Earth Hour Puts Focus on Conservation
New Ontario Government Offers Energy Saving Tips to Help Cut Costs
On Saturday, March 23, Ontario will join the world in marking Earth Hour by turning off the lights between 8:30 and 9:30 p.m.
Earth Hour is a global event dedicated to raising awareness about conserving energy and fighting climate change. Everyone can make a difference by taking steps to conserve energy after Earth Hour when the lights go back on.
Making simple choices about energy use can reduce monthly electricity costs and help the environment.
Five tips to help manage energy use:
- Seize the daylight: In the winter, keep curtains open during the day to draw in sunlight. Solar energy can help naturally warm your home.
- Drafts be gone: Install weatherstripping and caulking around windows, doors and dryer vents, and insulate your home properly including plates on outlets to help save up to 25 per cent a year on heating and cooling costs.
- Get with the program: When properly set, a programmable thermostat can reduce heating and cooling costs by up to 10 per cent. In the winter, set your thermostat to 20°C when you're home and 18°C when sleeping or away.
- Heat efficiently: Have a qualified technician service your furnace on a regular basis to ensure it is working at maximum efficiency. Clean or change the filter regularly - a dirty filter reduces airflow and makes the furnace work harder to circulate the air.
- Off-peak pays: Take advantage of lower energy prices during off-peak hours. Off-peak hours are 7 p.m. to 7 a.m. on weeknights and all day on weekends and statutory holidays.
Building a clean energy system and a culture of conservation is part of the new Ontario government's plan to create and support jobs for the people of Ontario, while ensuring we have the electricity we need to power our homes, schools, hospitals and businesses.
- You can learn more about how to conserve energy and save on your monthly bills by following the Ministry of Energy on Twitter for daily conservation tips.
- This year marks the fifth year the Ontario government is participating in Earth Hour. Approximately 70 government-owned buildings will be turning off the lights.

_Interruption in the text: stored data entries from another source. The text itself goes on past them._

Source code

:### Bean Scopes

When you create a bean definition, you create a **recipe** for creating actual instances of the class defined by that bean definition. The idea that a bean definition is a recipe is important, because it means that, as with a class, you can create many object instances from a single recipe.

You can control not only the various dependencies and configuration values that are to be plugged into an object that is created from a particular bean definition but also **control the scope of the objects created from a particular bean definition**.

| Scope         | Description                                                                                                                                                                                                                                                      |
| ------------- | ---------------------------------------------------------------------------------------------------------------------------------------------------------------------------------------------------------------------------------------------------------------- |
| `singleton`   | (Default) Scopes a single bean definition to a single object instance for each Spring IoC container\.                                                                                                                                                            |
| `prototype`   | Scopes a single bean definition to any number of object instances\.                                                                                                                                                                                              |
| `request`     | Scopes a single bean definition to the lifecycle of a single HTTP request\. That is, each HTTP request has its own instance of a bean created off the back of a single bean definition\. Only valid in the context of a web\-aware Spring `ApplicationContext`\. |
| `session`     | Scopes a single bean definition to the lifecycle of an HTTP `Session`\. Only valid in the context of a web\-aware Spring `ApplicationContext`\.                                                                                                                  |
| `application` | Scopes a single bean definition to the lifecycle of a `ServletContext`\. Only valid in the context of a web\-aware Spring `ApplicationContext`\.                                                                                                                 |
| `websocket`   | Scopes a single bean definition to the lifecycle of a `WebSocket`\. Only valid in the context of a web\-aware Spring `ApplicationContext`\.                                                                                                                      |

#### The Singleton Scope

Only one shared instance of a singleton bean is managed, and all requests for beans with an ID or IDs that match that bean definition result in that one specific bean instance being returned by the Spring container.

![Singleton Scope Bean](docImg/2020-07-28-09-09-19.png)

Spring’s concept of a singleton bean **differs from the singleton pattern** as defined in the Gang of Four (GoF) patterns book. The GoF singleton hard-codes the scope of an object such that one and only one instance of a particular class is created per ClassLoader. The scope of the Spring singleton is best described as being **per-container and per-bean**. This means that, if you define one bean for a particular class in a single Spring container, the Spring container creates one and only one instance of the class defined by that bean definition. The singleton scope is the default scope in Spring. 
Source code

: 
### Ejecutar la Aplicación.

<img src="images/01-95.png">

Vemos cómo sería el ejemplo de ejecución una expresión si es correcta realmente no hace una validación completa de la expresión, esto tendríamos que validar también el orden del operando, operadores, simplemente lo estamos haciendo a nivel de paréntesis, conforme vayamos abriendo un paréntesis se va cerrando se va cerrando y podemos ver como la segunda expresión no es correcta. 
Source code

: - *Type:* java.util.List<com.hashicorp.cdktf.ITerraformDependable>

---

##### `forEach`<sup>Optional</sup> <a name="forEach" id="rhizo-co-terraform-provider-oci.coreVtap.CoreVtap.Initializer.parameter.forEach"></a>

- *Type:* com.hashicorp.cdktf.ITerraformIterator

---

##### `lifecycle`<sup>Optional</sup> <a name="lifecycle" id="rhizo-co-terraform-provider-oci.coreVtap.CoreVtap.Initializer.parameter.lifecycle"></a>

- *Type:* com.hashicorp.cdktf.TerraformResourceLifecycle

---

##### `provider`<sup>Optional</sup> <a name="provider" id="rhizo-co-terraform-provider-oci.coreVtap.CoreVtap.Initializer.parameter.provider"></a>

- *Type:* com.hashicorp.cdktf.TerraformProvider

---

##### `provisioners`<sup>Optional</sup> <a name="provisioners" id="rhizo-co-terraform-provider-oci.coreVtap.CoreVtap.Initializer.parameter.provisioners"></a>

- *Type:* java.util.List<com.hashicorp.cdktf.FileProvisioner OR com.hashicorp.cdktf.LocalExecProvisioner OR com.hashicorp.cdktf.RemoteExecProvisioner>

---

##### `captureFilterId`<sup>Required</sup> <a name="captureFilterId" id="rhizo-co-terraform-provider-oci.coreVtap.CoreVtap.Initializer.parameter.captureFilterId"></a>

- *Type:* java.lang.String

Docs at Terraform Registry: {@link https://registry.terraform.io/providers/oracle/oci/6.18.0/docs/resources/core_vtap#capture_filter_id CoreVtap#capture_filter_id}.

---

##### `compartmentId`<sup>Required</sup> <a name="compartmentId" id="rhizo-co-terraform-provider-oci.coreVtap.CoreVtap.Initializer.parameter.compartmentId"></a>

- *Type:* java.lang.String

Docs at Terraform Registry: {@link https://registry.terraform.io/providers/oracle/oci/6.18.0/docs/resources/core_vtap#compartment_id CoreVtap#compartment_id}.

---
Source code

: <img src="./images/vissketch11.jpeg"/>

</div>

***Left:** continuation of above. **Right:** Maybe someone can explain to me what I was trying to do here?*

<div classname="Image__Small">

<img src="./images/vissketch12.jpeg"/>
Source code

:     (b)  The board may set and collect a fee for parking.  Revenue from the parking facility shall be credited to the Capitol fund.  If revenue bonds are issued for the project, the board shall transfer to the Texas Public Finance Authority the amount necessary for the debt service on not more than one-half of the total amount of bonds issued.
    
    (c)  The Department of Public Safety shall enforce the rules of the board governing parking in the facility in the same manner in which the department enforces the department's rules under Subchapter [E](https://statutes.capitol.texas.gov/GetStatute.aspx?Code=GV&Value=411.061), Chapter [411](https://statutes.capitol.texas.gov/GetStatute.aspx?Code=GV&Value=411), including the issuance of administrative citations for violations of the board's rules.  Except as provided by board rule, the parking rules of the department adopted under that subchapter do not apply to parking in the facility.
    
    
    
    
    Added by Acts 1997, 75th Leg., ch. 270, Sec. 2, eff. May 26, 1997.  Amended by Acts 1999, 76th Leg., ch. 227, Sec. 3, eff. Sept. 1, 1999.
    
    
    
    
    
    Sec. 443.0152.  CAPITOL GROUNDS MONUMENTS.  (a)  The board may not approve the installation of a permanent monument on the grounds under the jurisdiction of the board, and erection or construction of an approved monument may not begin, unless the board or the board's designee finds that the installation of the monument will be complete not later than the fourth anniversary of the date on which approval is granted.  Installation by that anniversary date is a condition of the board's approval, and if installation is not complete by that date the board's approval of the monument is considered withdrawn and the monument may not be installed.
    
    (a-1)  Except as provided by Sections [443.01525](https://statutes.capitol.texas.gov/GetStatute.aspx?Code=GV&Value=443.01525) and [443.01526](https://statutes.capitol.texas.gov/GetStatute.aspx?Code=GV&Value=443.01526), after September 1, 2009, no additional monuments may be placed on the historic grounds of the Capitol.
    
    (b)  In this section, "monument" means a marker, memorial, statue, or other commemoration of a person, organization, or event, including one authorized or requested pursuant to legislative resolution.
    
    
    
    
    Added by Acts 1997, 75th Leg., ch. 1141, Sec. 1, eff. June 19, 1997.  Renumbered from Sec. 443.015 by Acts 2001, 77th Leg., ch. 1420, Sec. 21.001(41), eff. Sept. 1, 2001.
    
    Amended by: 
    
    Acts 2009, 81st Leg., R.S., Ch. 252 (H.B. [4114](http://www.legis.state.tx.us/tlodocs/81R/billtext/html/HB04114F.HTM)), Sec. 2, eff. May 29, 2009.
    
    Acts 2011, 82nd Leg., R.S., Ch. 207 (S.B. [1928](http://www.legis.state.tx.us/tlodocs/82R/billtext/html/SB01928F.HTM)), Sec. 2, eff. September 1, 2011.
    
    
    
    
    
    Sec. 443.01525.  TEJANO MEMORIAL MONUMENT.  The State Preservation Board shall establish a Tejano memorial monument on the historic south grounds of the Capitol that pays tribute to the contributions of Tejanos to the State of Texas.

- According to the World Wildlife Fund, 152 different countries and more than 6,950 cities participated in Earth Hour in 2012, including 39 per cent of Canadians - 13 million people across 511 cities.
- Through conservation, Ontario homeowners, businesses and industry have saved more than 1,900 megawatts of peak demand electricity since 2005 - the equivalent of more than 600,000 homes being taken off the grid.
- Ontario’s elimination of coal-fired electricity generation is the single largest greenhouse gas reduction measure being undertaken in North America. The province will have shut down 17 of 19 coal units by the end of 2013. By the end of 2014, Ontario will be one of the first places in the world to eliminate coal as a source of electricity production.
“When it comes to managing electricity use and energy costs, we can all do more. Conservation is an important part of our collective effort to lower greenhouse gas emissions and continue building a clean, reliable, modern electricity system.”
“Earth Hour reminds us we can each make changes at home to conserve energy and take a load off the environment. Small actions add up to big changes for the better.”